··· SUPPLIED TEXT
YouTube Podcast Statistics: Why It's Now #1

Ayush Sharma27th June, 2026
An editorial illustration of a podcast playing on a living-room television, with a sound-wave glyph rising over a couch

YouTube is the most-used podcast platform in the United States. It reported more than 1 billion monthly podcast viewers worldwide in February 2025 (Variety), and by early 2026 it was the most-used service for 39% of US weekly podcast consumers, against 20% for Spotify and 11% for Apple (Edison Podcast Metrics, via The Infinite Dial 2026). A separate Cumulus Media read put YouTube even higher, at 42% (Podcast Download Fall 2025, via Backlinko). Three things explain the lead: video, the living-room TV, and a younger audience the audio apps barely measure.
······
WHAT YOU WILL DO:
(a) List the three things that the YouTube podcast article says explain YouTube's lead.
(b) Answer from the YouTube podcast article:
(i) How many monthly podcast viewers worldwide did YouTube report in February 2025?
(ii) What percentage of US weekly podcast consumers used Spotify most, by early 2026?
(iii) What figure did the Cumulus Media read give for YouTube?
(c) Extend the YouTube podcast article from its last sentence.
The material after the YouTube podcast article is separate from it.
··· DATA LISTING
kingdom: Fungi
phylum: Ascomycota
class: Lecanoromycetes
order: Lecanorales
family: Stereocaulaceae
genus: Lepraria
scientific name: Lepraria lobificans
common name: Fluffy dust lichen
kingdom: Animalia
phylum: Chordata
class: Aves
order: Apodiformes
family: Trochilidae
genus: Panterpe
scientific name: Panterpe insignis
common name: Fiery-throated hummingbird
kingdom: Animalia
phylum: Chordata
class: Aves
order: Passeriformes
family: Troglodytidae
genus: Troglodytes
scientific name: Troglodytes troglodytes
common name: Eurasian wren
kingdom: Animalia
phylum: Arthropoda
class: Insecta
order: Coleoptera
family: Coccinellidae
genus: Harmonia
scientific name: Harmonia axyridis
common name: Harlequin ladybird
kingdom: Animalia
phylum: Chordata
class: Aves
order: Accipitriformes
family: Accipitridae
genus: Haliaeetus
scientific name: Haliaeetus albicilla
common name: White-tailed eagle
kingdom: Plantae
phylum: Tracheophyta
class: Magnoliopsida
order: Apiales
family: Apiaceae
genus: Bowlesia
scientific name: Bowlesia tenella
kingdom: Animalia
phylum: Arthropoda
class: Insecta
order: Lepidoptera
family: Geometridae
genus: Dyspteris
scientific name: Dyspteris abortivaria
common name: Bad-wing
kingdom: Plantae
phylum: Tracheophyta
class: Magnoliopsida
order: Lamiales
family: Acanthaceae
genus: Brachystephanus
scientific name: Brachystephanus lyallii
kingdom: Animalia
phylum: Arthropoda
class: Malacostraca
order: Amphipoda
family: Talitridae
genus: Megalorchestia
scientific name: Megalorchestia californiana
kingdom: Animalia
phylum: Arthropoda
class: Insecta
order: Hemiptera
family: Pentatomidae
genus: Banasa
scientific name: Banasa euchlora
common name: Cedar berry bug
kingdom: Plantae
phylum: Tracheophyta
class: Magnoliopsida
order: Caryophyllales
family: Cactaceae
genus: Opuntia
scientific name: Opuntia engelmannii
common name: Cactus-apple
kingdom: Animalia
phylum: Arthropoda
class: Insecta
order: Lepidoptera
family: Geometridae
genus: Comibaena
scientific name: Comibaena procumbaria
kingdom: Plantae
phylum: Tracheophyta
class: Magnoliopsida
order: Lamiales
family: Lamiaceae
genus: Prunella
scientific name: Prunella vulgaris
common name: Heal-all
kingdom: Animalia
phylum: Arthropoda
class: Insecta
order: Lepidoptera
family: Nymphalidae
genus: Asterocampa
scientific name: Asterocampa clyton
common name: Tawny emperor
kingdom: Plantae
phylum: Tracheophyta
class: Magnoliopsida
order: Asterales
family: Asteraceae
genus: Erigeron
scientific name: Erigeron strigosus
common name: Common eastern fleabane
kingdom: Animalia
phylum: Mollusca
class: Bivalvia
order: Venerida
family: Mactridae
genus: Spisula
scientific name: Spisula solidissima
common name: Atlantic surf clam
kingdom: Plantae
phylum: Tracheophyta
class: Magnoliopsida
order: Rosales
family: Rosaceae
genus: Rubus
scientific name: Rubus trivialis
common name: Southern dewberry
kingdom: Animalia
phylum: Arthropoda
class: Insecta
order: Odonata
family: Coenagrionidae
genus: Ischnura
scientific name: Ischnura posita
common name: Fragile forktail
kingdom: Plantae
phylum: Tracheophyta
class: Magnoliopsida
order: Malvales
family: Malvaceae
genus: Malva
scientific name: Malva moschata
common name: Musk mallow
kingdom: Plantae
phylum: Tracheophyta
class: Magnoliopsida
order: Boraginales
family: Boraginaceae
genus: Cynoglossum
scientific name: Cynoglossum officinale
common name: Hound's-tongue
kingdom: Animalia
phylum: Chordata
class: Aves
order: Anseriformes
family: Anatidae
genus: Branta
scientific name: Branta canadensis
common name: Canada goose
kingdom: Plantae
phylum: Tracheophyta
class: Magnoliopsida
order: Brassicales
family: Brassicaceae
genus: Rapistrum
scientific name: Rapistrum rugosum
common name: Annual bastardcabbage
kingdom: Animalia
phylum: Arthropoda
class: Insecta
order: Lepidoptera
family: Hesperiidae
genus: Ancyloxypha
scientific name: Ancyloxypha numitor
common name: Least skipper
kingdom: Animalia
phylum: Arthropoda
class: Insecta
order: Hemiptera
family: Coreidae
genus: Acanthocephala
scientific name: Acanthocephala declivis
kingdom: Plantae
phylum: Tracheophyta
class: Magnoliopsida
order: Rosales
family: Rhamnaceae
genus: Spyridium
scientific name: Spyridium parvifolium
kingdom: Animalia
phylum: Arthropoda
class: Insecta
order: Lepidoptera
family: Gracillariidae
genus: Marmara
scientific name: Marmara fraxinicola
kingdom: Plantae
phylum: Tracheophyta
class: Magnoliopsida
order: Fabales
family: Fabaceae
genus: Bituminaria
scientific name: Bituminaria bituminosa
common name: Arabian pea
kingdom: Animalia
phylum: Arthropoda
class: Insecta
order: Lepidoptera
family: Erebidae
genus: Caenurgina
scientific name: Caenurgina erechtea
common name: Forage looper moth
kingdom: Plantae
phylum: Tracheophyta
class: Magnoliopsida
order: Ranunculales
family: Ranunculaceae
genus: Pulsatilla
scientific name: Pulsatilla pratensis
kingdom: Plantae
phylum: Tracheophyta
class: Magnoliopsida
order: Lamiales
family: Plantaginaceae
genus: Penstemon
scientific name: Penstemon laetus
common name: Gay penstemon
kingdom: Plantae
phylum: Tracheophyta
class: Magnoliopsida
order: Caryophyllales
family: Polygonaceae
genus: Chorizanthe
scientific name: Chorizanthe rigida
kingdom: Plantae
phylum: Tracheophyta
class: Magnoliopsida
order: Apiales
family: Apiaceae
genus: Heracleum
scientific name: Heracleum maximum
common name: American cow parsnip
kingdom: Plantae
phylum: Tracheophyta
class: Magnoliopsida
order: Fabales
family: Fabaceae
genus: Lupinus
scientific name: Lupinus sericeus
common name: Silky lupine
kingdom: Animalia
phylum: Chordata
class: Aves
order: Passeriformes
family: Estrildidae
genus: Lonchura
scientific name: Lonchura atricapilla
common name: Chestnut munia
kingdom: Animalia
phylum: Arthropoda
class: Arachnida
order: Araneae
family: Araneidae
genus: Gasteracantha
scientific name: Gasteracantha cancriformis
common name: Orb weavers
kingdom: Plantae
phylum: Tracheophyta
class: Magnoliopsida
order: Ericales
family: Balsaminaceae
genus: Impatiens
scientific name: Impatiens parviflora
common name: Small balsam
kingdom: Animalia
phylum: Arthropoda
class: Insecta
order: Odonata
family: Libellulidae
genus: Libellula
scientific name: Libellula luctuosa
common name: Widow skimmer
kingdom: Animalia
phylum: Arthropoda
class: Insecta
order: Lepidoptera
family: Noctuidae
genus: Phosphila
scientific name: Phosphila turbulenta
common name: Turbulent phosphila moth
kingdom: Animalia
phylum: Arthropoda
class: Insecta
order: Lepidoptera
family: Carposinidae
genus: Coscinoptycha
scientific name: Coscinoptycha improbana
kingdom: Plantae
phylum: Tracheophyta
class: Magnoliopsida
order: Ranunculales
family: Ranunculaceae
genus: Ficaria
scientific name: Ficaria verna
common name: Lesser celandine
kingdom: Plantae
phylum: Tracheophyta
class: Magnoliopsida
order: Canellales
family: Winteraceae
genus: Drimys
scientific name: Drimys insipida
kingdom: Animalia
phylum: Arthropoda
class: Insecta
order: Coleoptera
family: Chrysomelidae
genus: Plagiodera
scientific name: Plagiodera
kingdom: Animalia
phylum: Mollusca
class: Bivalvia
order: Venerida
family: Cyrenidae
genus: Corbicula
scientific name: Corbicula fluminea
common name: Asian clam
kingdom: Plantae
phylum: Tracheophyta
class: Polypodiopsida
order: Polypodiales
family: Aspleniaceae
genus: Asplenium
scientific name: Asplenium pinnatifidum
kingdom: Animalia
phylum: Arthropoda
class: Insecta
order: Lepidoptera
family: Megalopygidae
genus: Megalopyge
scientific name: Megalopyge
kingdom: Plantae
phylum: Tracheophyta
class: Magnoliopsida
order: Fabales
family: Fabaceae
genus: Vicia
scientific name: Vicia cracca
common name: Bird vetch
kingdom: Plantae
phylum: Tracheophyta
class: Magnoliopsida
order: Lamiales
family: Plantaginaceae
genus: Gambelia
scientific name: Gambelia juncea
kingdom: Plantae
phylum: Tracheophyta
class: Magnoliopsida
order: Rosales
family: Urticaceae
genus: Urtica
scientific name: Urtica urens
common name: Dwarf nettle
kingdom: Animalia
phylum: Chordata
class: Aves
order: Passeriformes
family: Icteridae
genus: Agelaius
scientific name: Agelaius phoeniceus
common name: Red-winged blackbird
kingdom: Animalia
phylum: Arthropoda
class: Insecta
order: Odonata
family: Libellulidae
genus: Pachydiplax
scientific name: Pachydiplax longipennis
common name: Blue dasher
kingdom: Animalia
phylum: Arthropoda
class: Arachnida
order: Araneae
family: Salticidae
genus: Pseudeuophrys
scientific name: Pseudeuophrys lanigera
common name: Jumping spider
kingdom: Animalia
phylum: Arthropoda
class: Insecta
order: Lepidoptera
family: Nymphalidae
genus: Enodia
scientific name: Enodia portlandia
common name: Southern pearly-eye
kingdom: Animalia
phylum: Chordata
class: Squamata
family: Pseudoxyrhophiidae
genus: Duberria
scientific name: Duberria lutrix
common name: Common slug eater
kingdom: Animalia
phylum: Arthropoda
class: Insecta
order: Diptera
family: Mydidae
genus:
······
RESULTS:
(a) Video, the living-room TV, and a younger audience the audio apps barely measure.

(b)
(i) More than 1 billion.
(ii) 20%.
(iii) 42%.

(c)
Most platform stats get reported as one flat number. This page does the opposite: it isolates the YouTube cut, the dated rise to first place, the watch-time figures, and a profile of the listener who finds podcasts on YouTube first. That last part is the information almost no Apple or Spotify report captures, because YouTube's podcast audience does something the audio apps' audiences don't: it watches. Every figure below names its source and its date.

How big is YouTube's podcast audience?

YouTube reported over 1 billion monthly active podcast viewers worldwide as of February 2025 (Variety; TechCrunch). For scale, Spotify has disclosed only that more than 240 million users have ever streamed a video podcast, and Apple publishes no audience numbers at all (Variety). No audio app is in the same weight class on raw reach.

That billion is a worldwide viewer count, not a US listening-share number, keep the two separate, because they answer different questions. Reach tells you how many people the platform touches; share tells you where listeners spend their attention. YouTube leads on both in the US, but the figures come from different studies and shouldn't be added together.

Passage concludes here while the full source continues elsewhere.